Als er dann weg war und die Frauen wieder an die Arbeit zurückgekehrt waren, habe ich das ganze Zeug alleine ausprobiert. Die Leinwand rauf und runter, immer wieder, herrlich!
Den Beamer auf ganz groß schalten und das Bild hinten an die Wand werfen, das ist wahres Kinoerlebnis! Dazu noch der Sound aus der Anlage, einfach ein Traum.
Vier Fernbedienungen mit insgesamt über 120 Knöpfen und wunderschönen Leuchtdioden und Displays, kann es auf diesem Planeten etwas Schöneres geben?
Und ich bin der Herr über diese schöne neue Technik!

Am nächsten Tag war dann ein Beratungsgespräch und natürlich freute es mich, daß die Kunden die Idee, einen Videofilm und Musik abzuspielen, gut fanden. Ich führte sie in die Trauerhalle, bat sie Platz zu nehmen und das Spektakel konnte beginnen. Die Vorhänge schoben sich geräuschlos vor die Fenster, die Leinwand begann herabzuschweben und das Bild des Beamers flackerte sein buntes Licht in den Raum.
Moment! Warum bleibt denn jetzt diese vermaledeite Leinwand auf halber Höhe stehen? Die junge asiatische Frau, die auf dem Testfilm auf einer Wiese Blumen pflückt ist mit ihrem Kopf glasklar auf der Leinwand zu sehen, ihre Beine aber werden verschwommen unter der Leinwand hindurch auf die weit dahinter liegende Wand projiziert.

„Das haben wir gleich. Das ist noch nie passiert, Moment bitte“, sage ich und drücke die Ab-Taste auf der Fernbedienung, aber nichts tut sich.
Ich drücke ein paar andere Tasten, die in Frage kommen könnten und während die Leinwand ein kleines Stück wieder nach oben fährt, wird der original japanische Ton lauter und erreicht sehr schnell die Lautstärke eines abstürzenden Jumbo-Jets.
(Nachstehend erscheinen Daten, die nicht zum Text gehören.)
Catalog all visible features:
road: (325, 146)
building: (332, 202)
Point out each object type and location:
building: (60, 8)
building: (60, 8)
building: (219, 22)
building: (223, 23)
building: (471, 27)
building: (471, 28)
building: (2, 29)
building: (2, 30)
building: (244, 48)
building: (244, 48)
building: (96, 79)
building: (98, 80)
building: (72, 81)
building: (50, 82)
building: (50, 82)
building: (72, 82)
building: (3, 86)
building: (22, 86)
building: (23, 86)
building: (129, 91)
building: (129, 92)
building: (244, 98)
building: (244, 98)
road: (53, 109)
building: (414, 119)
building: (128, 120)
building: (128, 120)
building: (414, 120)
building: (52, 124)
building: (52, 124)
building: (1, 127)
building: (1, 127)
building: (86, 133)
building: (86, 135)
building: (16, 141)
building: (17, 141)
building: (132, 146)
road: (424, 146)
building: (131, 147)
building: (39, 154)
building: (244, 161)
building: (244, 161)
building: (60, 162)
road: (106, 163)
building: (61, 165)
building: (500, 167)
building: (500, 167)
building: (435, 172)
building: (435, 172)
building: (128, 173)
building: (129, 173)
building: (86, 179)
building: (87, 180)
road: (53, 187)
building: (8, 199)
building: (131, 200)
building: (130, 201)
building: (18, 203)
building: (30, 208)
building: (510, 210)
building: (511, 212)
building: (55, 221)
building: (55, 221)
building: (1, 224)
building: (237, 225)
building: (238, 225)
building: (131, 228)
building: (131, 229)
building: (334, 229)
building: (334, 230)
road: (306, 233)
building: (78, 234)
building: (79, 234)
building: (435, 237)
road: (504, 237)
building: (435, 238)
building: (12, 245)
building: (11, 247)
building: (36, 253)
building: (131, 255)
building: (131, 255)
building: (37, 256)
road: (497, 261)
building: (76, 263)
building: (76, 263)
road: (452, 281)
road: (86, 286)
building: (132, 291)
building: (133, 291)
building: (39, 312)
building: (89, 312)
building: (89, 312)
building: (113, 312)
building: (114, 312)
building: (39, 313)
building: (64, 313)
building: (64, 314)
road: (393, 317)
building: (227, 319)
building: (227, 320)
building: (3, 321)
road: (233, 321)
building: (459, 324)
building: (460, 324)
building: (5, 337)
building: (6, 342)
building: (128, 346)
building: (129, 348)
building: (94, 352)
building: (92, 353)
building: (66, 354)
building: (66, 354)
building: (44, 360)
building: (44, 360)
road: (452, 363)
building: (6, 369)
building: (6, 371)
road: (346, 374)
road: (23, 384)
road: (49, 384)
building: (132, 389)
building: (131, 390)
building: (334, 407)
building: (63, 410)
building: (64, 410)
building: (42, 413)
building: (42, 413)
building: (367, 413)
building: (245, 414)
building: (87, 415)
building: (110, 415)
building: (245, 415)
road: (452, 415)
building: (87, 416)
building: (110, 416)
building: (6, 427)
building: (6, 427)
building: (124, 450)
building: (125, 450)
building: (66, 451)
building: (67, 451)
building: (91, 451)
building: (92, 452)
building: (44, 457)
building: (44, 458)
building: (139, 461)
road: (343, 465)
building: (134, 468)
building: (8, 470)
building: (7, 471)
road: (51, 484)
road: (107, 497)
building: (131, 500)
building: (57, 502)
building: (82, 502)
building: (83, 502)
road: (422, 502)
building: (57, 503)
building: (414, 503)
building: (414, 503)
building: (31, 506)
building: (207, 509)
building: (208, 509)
„Ich hab’s gleich!“ brülle ich gegen den Krach an und drücke verzweifelt auf jede nur erreichbare Ausschalttaste.

Sandy kommt hereingestürmt, angelockt vom Lärm, nimmt mir eine der Fernbedienungen aus der Hand und ‚klick‘, der Ton wird normal, die Leinwand fährt korrekt herunter und alles ist in Butter.
Wie Mr. Spock kann die Tussi ihre Augenbrauen hochziehen und drückt mir die Fernbedienung in die Hand.

Später in meinem Büro sagt sie dann: „Sollen wir das nochmal üben? Ich kann Dir das zeigen, das ist ganz einfach.“

Also, das muß man sich mal vorstellen! Da kommt dieses Mädchen aus dem kleinsten Dorf von Vermont, wo es nichtmal Füchse gibt und sich infolgedessen auch nicht einmal Fuchs und Hase ‚Gute Nacht‘ sagen können, und will mir, der ich im Land der Erfinder großgeworden bin, erklären wie man einen einfachen Beamer bedient. Eigentlich eine Frechheit und sie kann es nur meinem Langmut zuschreiben, daß ich ihr nicht irgendwas auf den Kopf haue.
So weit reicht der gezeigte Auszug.